Im Garten baut Till 50 Sorten Gewürze in Altländer Obstkisten an
Insgesamt gibt es 15 Sorten Chutney von „By Susann“, saisonbedingt sind nicht immer alle zu haben. In ihrem Garten baut Susann Till allein 50 Sorten Gewürze in Obstkisten aus dem Alten Land an – darunter Wasabi und Zitronengras. „In die Chutneys kommen nur ausgesuchte frische Zutaten, und ich koche sie nach selbst entwickelten Rezepturen. Sie sind vegan und enthalten keine Konservierungsstoffe“, so die Köchin, die neben Chutneys inzwischen auch Öl, Cantuccini und Pralinen herstellt. Außerdem hat sie ein Kochbuch geschrieben und gibt viele Tipps zum Kochen auf ihrer Homepage und bei Facebook.
Mehr Geschenkideen aus regionalen Manufakturen
- Geschenke von Elbwolle: So schön ist ein Pulli vom Deichschaf
- Immenbeck: Bei diesem Brauer kommt das Bier direkt aus dem Kuhstall
- Lüneburg: An dieser Lakritz-Bar gibt es Black Metal in Tüten
Dass sie inzwischen 80 Jahre alt ist, macht Susann Till keine Angst.
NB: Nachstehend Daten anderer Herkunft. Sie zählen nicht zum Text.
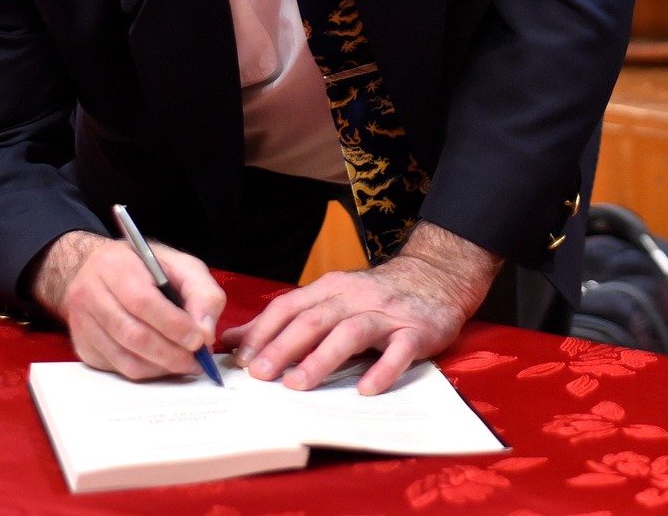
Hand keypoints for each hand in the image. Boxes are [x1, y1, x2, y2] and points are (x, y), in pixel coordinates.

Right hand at [31, 229, 225, 380]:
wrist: (91, 270)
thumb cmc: (142, 267)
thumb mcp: (180, 264)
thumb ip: (202, 292)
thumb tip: (205, 332)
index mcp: (115, 266)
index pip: (142, 301)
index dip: (173, 325)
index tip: (198, 340)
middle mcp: (90, 295)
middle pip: (132, 335)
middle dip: (170, 353)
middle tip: (196, 361)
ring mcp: (81, 323)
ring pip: (123, 358)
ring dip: (160, 367)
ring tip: (184, 364)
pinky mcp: (82, 346)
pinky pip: (116, 368)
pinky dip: (144, 371)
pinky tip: (161, 363)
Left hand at [221, 221, 500, 394]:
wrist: (437, 277)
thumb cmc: (374, 297)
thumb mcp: (329, 299)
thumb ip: (284, 320)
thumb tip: (229, 342)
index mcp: (330, 289)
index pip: (290, 306)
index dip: (264, 330)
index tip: (241, 359)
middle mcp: (355, 298)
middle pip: (315, 319)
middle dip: (284, 346)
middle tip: (260, 375)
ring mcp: (387, 314)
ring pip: (351, 332)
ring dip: (322, 358)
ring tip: (298, 385)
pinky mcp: (416, 331)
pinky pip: (399, 351)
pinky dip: (382, 369)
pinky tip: (366, 389)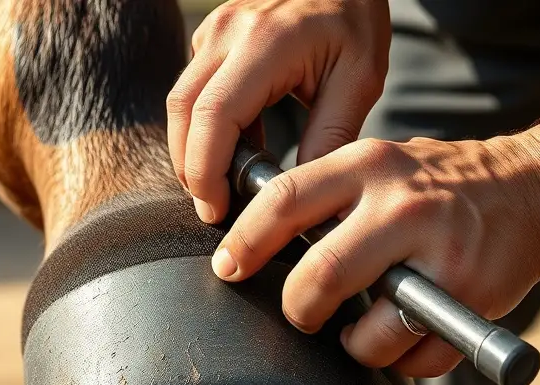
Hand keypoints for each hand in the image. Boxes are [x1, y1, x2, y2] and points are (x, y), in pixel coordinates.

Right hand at [167, 0, 389, 224]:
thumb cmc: (355, 20)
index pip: (214, 115)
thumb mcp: (359, 81)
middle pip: (183, 111)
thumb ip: (328, 138)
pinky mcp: (210, 35)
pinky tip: (237, 146)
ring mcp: (214, 30)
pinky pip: (193, 88)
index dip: (205, 170)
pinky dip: (204, 125)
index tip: (216, 208)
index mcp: (267, 43)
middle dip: (190, 168)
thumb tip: (297, 194)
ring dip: (193, 149)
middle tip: (213, 206)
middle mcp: (228, 32)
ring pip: (180, 101)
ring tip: (224, 183)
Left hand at [209, 136, 539, 377]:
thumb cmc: (436, 185)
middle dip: (299, 309)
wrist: (536, 188)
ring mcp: (441, 254)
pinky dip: (401, 362)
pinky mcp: (472, 296)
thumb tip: (252, 244)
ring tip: (359, 331)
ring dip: (354, 346)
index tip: (227, 268)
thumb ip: (327, 195)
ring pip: (368, 333)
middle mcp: (403, 206)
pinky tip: (405, 339)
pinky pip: (416, 358)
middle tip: (302, 313)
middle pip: (320, 277)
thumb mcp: (379, 164)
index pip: (285, 202)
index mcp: (368, 165)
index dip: (245, 241)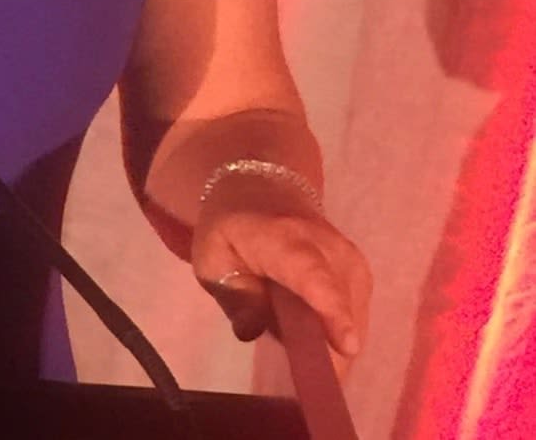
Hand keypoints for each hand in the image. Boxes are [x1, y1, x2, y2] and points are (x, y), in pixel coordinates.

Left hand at [192, 173, 370, 359]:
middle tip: (316, 381)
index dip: (332, 311)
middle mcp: (324, 243)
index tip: (346, 347)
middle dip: (335, 347)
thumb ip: (233, 296)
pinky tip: (323, 339)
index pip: (313, 274)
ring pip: (355, 311)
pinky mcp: (358, 267)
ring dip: (338, 340)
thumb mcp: (212, 257)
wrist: (259, 189)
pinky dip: (344, 329)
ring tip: (313, 359)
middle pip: (342, 302)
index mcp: (281, 238)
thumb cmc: (230, 229)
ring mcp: (347, 254)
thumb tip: (250, 332)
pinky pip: (358, 308)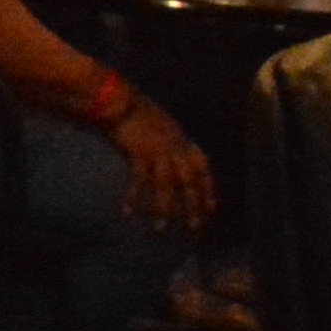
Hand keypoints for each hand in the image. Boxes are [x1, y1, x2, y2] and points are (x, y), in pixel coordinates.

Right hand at [109, 95, 214, 229]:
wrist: (119, 101)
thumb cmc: (136, 112)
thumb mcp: (160, 127)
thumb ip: (168, 143)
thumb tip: (171, 159)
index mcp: (182, 142)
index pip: (202, 171)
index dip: (208, 191)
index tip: (211, 210)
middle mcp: (176, 148)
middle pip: (189, 183)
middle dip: (192, 207)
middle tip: (194, 230)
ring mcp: (159, 151)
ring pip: (166, 186)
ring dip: (164, 209)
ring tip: (160, 229)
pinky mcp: (140, 153)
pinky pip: (139, 180)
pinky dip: (134, 197)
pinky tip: (128, 212)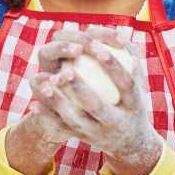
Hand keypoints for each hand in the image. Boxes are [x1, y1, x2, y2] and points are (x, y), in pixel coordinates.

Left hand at [30, 26, 162, 174]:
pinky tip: (33, 104)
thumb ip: (130, 58)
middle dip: (80, 88)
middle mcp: (117, 123)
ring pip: (75, 119)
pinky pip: (62, 128)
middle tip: (66, 69)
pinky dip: (47, 117)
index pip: (127, 85)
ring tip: (46, 82)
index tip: (99, 49)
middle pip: (97, 106)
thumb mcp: (140, 84)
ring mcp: (99, 134)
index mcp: (135, 106)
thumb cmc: (133, 103)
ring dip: (58, 102)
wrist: (130, 143)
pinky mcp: (83, 139)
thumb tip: (116, 31)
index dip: (114, 67)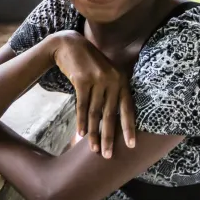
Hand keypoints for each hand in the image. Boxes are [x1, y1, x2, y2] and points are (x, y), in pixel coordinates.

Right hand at [47, 31, 135, 157]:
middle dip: (109, 137)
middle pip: (111, 114)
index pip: (128, 108)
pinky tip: (81, 134)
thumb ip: (114, 90)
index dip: (129, 128)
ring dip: (94, 133)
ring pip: (95, 113)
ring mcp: (97, 79)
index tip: (130, 146)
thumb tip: (116, 116)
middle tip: (108, 155)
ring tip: (93, 149)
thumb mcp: (106, 73)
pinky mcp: (82, 80)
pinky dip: (81, 121)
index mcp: (122, 80)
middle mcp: (113, 80)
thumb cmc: (89, 63)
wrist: (69, 44)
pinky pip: (82, 106)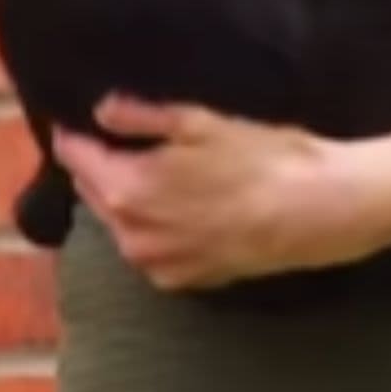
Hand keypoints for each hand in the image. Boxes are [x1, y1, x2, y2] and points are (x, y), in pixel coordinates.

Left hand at [55, 93, 386, 290]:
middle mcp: (127, 235)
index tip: (81, 119)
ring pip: (120, 224)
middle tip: (128, 143)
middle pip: (93, 192)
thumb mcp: (202, 123)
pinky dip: (155, 229)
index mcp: (124, 189)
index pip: (74, 157)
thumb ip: (142, 116)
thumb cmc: (262, 157)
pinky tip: (187, 212)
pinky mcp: (180, 281)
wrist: (315, 211)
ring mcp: (152, 264)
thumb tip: (100, 110)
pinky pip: (150, 249)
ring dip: (128, 200)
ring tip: (162, 177)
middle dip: (103, 166)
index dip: (76, 134)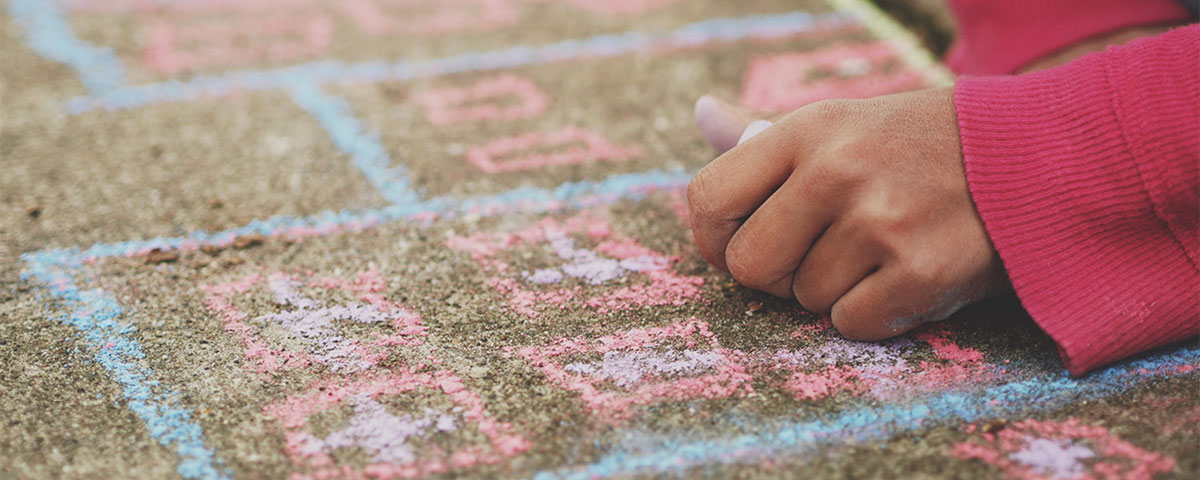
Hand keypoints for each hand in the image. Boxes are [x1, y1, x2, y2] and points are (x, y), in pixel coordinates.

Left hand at [688, 87, 1009, 339]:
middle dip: (774, 274)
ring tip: (878, 252)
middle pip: (748, 265)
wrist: (1034, 157)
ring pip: (804, 299)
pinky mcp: (922, 272)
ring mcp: (881, 222)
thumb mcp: (841, 123)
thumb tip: (701, 114)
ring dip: (834, 290)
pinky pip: (851, 324)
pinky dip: (873, 313)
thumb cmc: (916, 147)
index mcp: (807, 130)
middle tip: (815, 254)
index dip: (714, 236)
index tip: (741, 241)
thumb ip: (764, 136)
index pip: (709, 199)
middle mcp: (837, 170)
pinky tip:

Sie stellt sich weiterhin dem Leben, läuft nach wie vor fast jeden morgen zwischen fünf und sechs Uhr ihre Runden auf dem nahe gelegenen Sportplatz. „Danach bin ich voller Sauerstoff und Energie“, sagt sie. Wenn sie gesundheitliche Probleme hat, geht sie zum Arzt und nimmt gegebenenfalls eine Operation in Kauf – so wie aktuell am leidigen Rücken.
Nach einer Rücken-OP will sie schnell wieder auf die Beine kommen
Danach will sie schnell wieder auf die Beine kommen und weitermachen. Oft ist sie immer noch 15 Stunden am Tag eingebunden. „Bei mir heißt es nicht, ich kann das nicht mehr. Bei mir heißt es, ich kann das noch“, sagt sie und bezeichnet jeden weiteren Tag als „geschenkte Zeit“ und sich selbst als „Kämpferin“. „Man kann eine Weile jammern, aber dann muss man wieder die Initiative ergreifen“, sagt sie.
Ihre ungewöhnliche Geschichte als gar nicht mehr so junge Jungunternehmerin hat Susann Till ein neues Leben mit vielen neuen Bekanntschaften und Erlebnissen beschert. Aber eigentlich hat sie sich dieses Geschenk selbst gemacht – auch wenn nicht alles so geklappt hat wie geplant.
Denn mit 80 wollte sie eigentlich ein Chutney-Imperium aufgebaut haben und ihre Familie auf eine Weltreise einladen. Daraus wird wohl nichts. „Reich wird man mit Chutneys nicht“, sagt Susann Till. Jedenfalls nicht, wenn man den Erfolg in Geld misst. Oder was ist ein glückliches und erfülltes Leben wert?